Patent acquisitions and litigation dominated the wireless industry in 2011, and it looks like we should expect more of the same going forward. If anything, Mobilizepanelists Efrat Kasznik, president of Foresight Valuation Group, and Brian Hinman, VP of intellectual property and licensing at InterDigital, seem to think it’s only going to get worse for anyone wanting to be taken seriously as a mobile player.

Hinman calls it a “fascinating environment that we’re in right now,” which is far removed from the wireless industry of 10 years ago. Now, he said, companies that don’t have a strong portfolio of wireless patents can’t really be taken seriously as market leaders because they’ll be buried in lawsuits if they try. That’s why Google is on the patent warpath buying up IP from Motorola, IBM and trying to get its hands on some of Nortel’s bankruptcy auction items.

Where this all leads, Hinman thinks, is a series of no-dollar-value agreements between parties that recognize “mutually assured destruction.” Essentially, he predicted, mobile companies will all have such large caches of patents that they’ll agree to disagree and to not sue each other in order to save the inevitable counterclaims that would accompany any lawsuit.

All the legal action and IP acquisition has led to talk of a patent bubble, but Kasznik doesn’t think that’s necessarily the case. Google bidding $900 million for Nortel’s patents or buying Motorola for $12.5 billion might seem high, but the amount of work Nortel put into developing its IP and Motorola’s status as an operating business have to be taken into consideration when evaluating those prices.

And with patent warfare continuing to be the norm, she said startups and their VC backers have to change the way they think about patents. “The time to start thinking about IP is now,” she explained, because as soon as you become successful, someone’s going to come after you.
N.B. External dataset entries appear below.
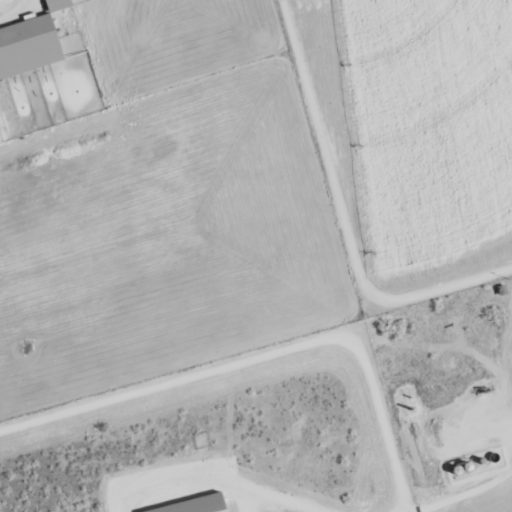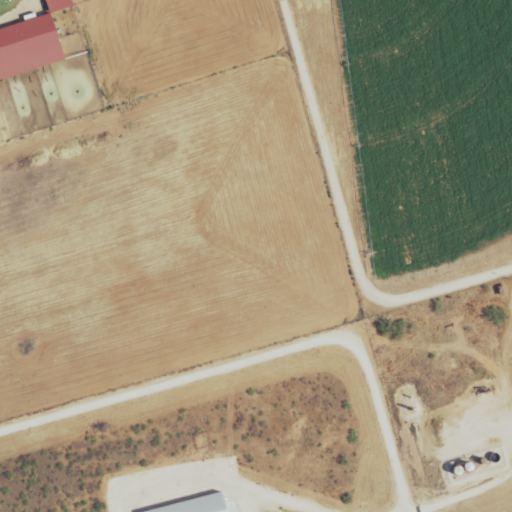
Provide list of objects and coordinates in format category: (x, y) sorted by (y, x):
building: (58, 5)
building: (29, 47)
building: (198, 506)
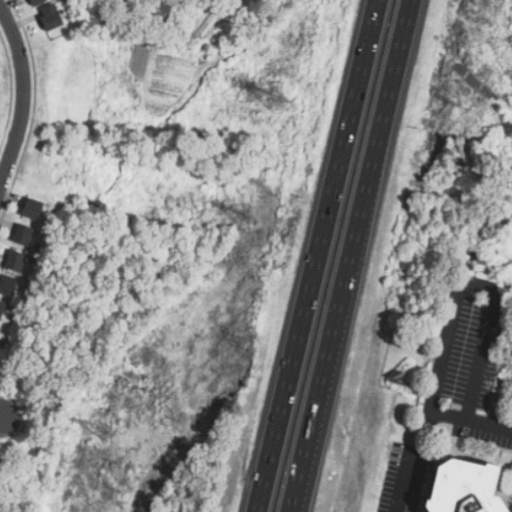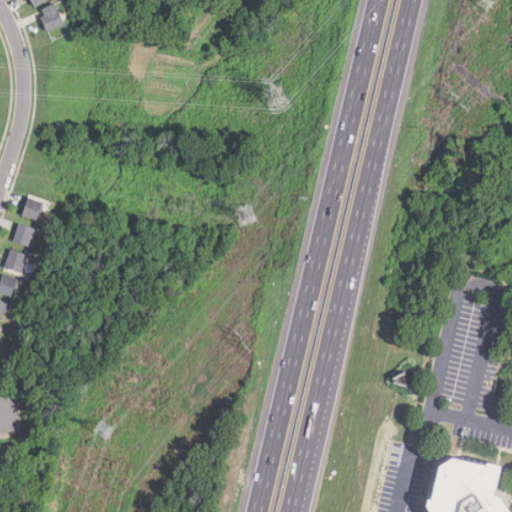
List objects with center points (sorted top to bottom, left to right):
building: (36, 2)
building: (38, 2)
power tower: (486, 4)
building: (51, 17)
building: (51, 18)
road: (394, 73)
road: (24, 94)
power tower: (285, 97)
building: (32, 208)
building: (33, 208)
power tower: (246, 212)
building: (23, 234)
building: (24, 234)
road: (316, 256)
building: (14, 260)
building: (16, 260)
building: (7, 285)
building: (8, 285)
road: (479, 285)
building: (3, 308)
building: (2, 309)
road: (333, 329)
road: (0, 422)
road: (428, 422)
power tower: (102, 432)
building: (464, 488)
building: (465, 488)
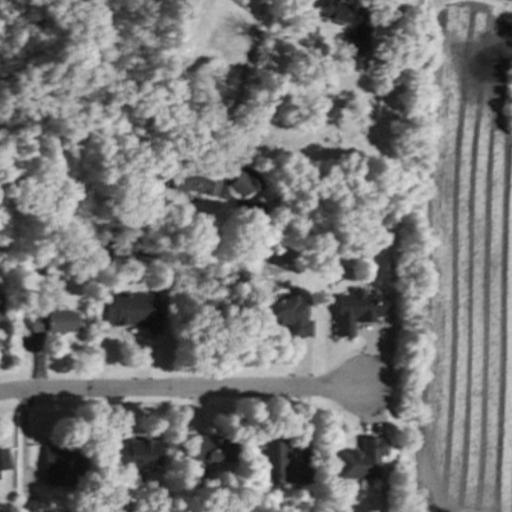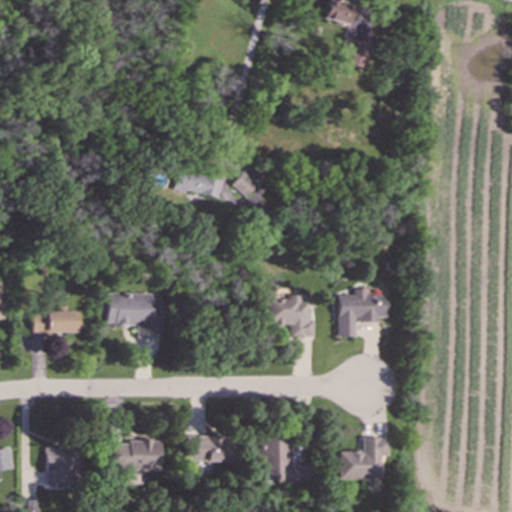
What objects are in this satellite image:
building: (336, 11)
building: (353, 53)
road: (238, 86)
building: (193, 184)
building: (240, 184)
crop: (459, 270)
building: (356, 311)
building: (132, 312)
building: (0, 315)
building: (286, 315)
building: (52, 322)
road: (181, 391)
building: (205, 449)
building: (131, 455)
building: (2, 458)
building: (360, 460)
building: (276, 461)
building: (60, 467)
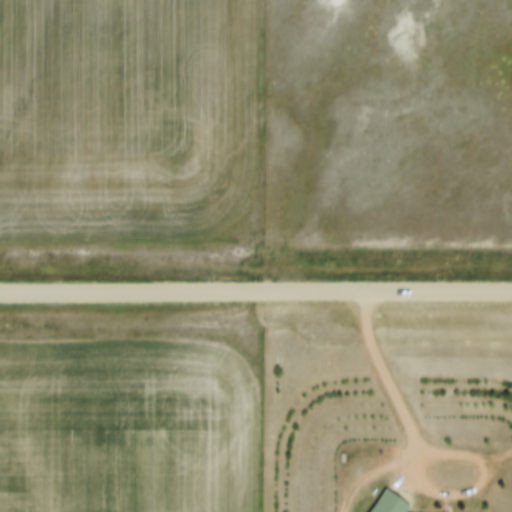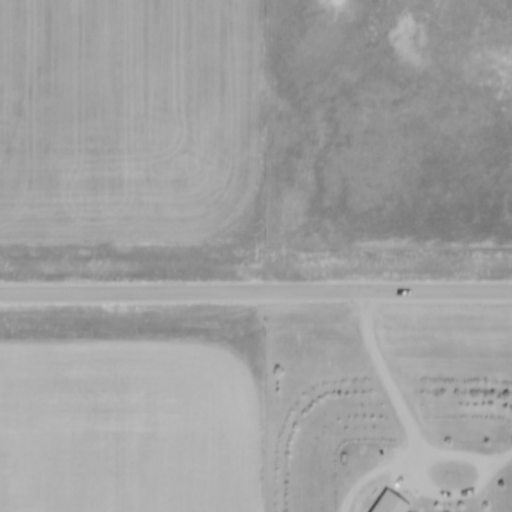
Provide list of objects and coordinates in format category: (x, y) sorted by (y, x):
road: (256, 293)
road: (405, 414)
road: (369, 464)
road: (441, 483)
building: (390, 499)
building: (460, 510)
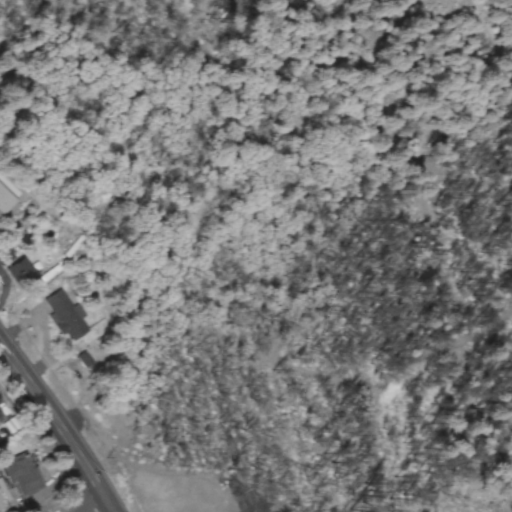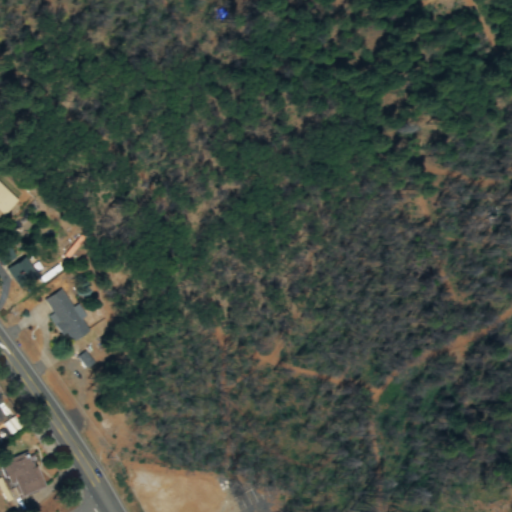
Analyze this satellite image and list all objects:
building: (20, 274)
building: (65, 318)
road: (61, 423)
building: (21, 477)
building: (175, 491)
road: (101, 506)
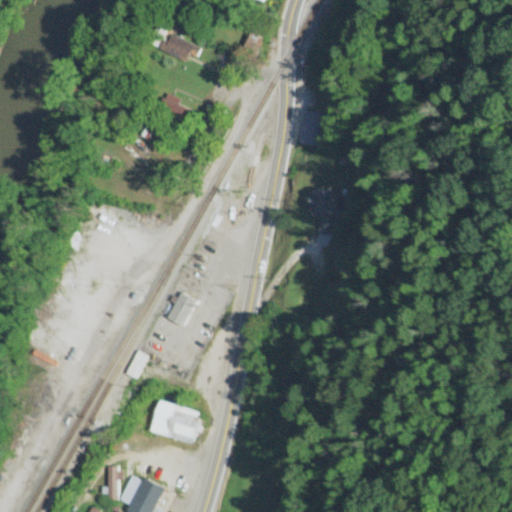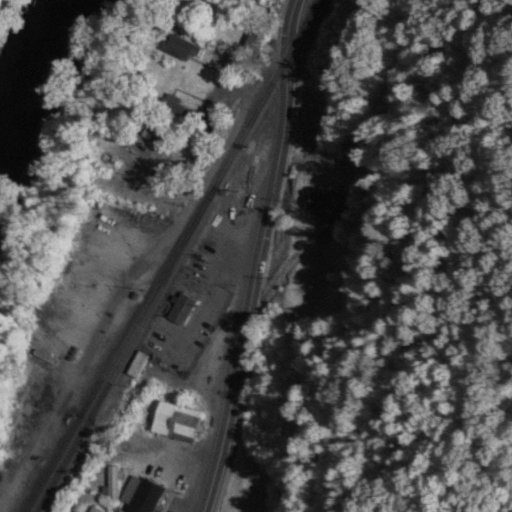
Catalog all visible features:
building: (254, 1)
building: (179, 49)
river: (44, 81)
building: (177, 110)
building: (309, 130)
building: (325, 210)
railway: (174, 256)
road: (257, 257)
building: (182, 311)
building: (137, 366)
building: (177, 424)
building: (148, 498)
building: (93, 511)
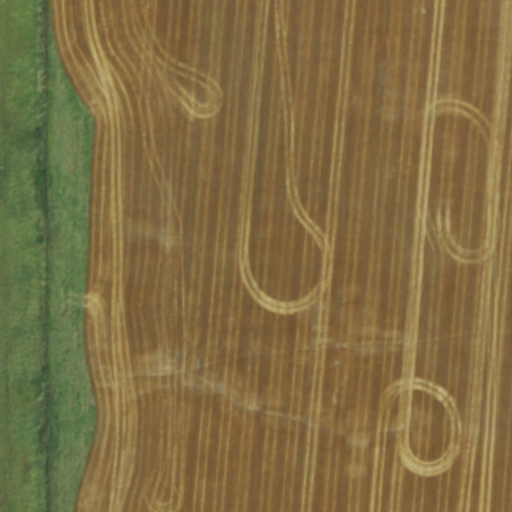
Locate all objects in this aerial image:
crop: (285, 255)
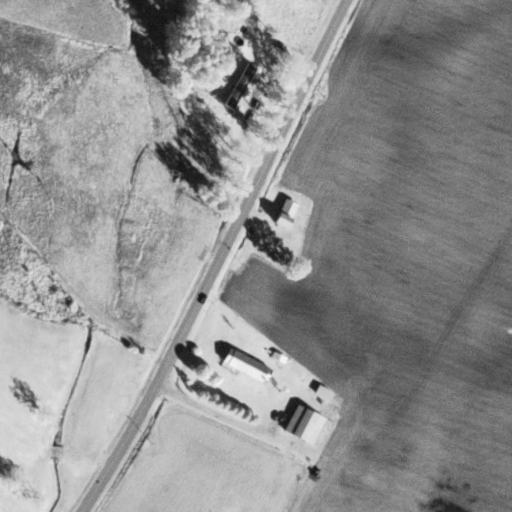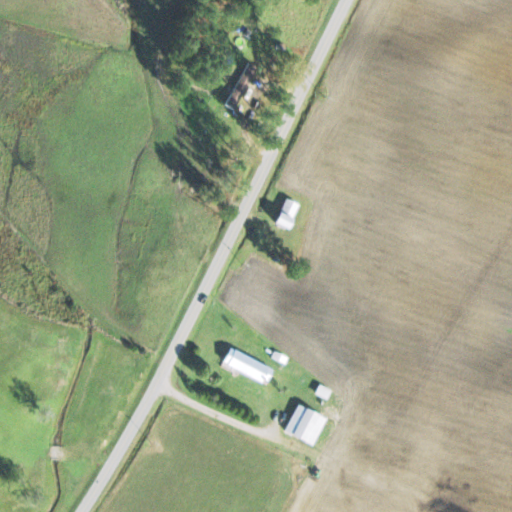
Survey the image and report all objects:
building: (237, 93)
building: (283, 214)
road: (238, 266)
building: (245, 365)
building: (303, 425)
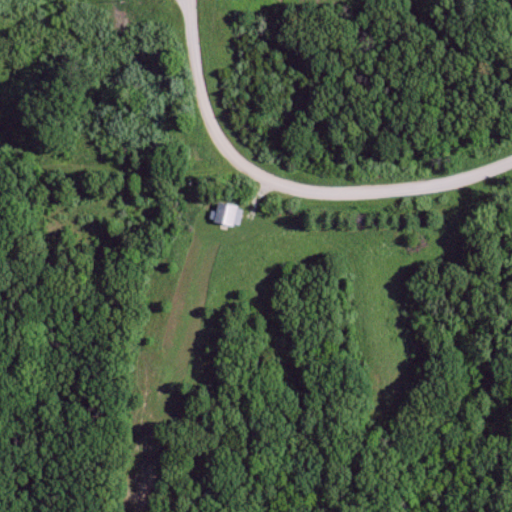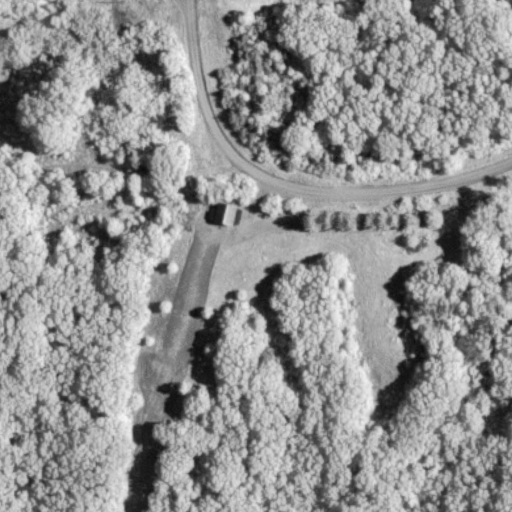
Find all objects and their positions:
road: (281, 192)
building: (225, 214)
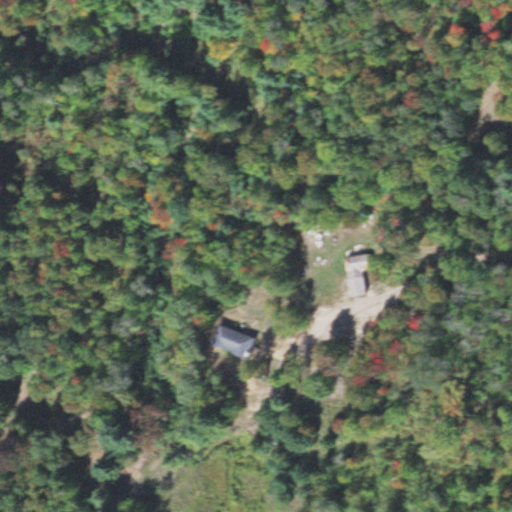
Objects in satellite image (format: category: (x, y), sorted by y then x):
building: (362, 271)
building: (361, 272)
road: (393, 289)
building: (243, 341)
building: (244, 341)
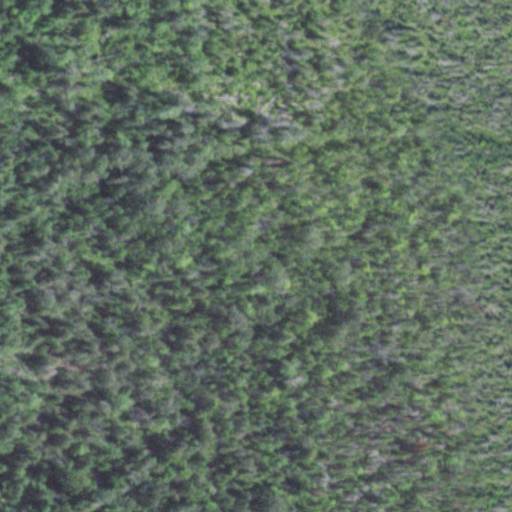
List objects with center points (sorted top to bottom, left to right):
quarry: (3, 164)
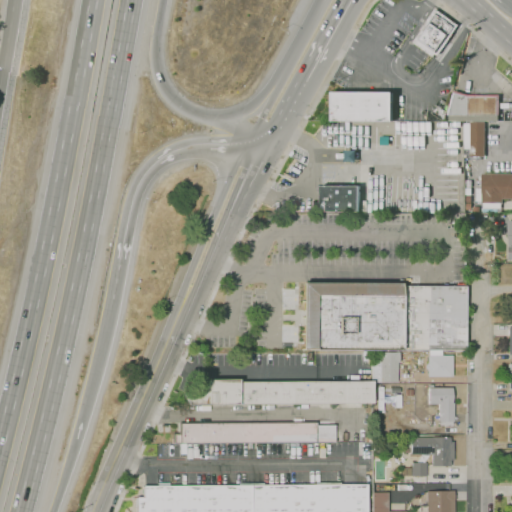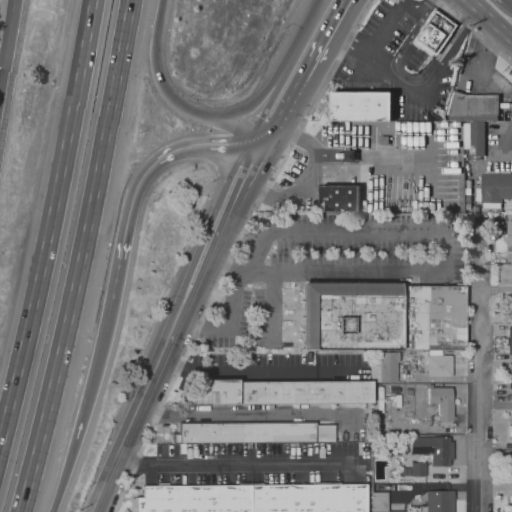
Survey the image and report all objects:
road: (325, 0)
road: (325, 0)
road: (416, 6)
road: (485, 22)
road: (383, 31)
building: (436, 32)
building: (434, 33)
road: (6, 38)
road: (323, 40)
road: (348, 41)
road: (449, 51)
road: (483, 54)
road: (360, 67)
road: (286, 69)
road: (156, 74)
road: (390, 78)
road: (413, 78)
road: (252, 101)
building: (474, 104)
building: (361, 106)
building: (362, 106)
building: (473, 107)
road: (283, 113)
road: (230, 128)
building: (473, 138)
building: (477, 139)
road: (256, 142)
road: (505, 144)
parking lot: (498, 148)
road: (370, 156)
road: (152, 163)
road: (268, 179)
road: (310, 180)
building: (495, 188)
building: (496, 188)
building: (338, 198)
building: (339, 198)
road: (50, 222)
road: (226, 234)
building: (509, 238)
road: (197, 251)
road: (79, 257)
parking lot: (321, 266)
road: (437, 272)
road: (116, 274)
road: (496, 288)
road: (233, 294)
road: (272, 308)
building: (381, 316)
building: (382, 316)
building: (509, 339)
building: (510, 339)
road: (173, 346)
building: (437, 363)
building: (439, 364)
road: (480, 365)
building: (383, 366)
building: (385, 366)
road: (261, 369)
building: (509, 375)
building: (510, 375)
road: (147, 391)
building: (280, 392)
building: (281, 392)
building: (442, 402)
road: (496, 402)
road: (86, 403)
building: (441, 403)
road: (256, 412)
building: (255, 432)
building: (256, 432)
building: (510, 432)
building: (511, 432)
building: (433, 447)
building: (432, 448)
road: (115, 462)
road: (239, 463)
building: (511, 463)
building: (417, 468)
building: (418, 468)
road: (455, 473)
road: (428, 486)
road: (496, 490)
road: (404, 496)
building: (251, 498)
building: (252, 498)
building: (439, 500)
building: (380, 501)
building: (438, 501)
building: (379, 502)
building: (509, 509)
building: (510, 509)
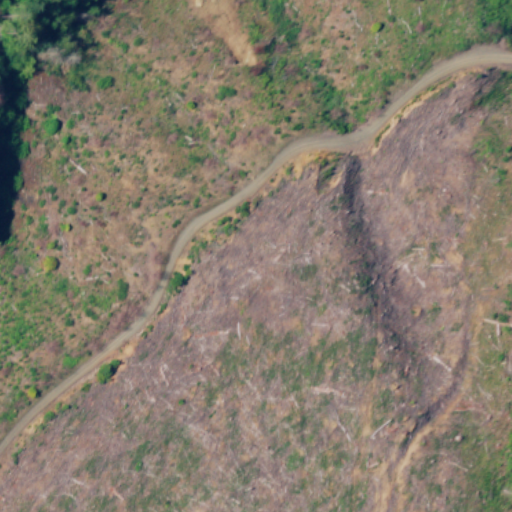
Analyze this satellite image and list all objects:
road: (224, 199)
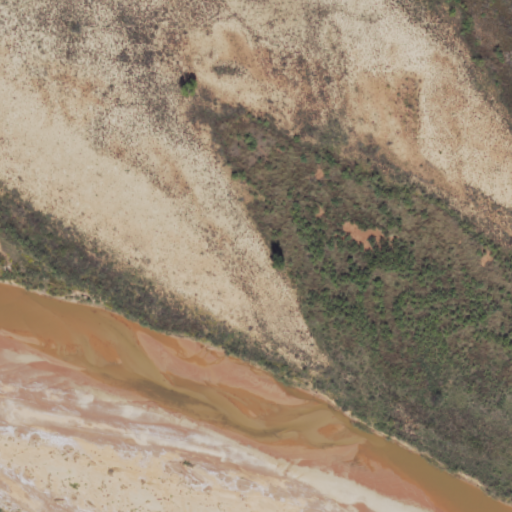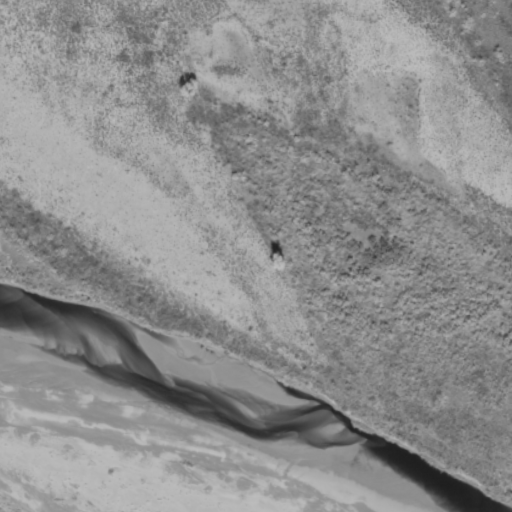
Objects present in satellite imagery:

It’s not just large companies such as Apple or Google that will do it either, but, Kasznik said, also non-practicing entities (read: “patent trolls”) that have accumulated IP as a result of the telecommunications bust.

Hinman makes one more suggestion that wireless companies should heed, even though it’ll be painful: Think outside of the United States Patent and Trademark Office. It’ll be expensive and time-consuming to protect IP by obtaining patent protection across the globe, but it’s probably necessary. Already, he noted, Apple and Samsung are battling in the courts of various countries, and patent filings are piling up in China as companies look to ensure they’re able to maximize their IP investment in what should be a hotbed of industry growth.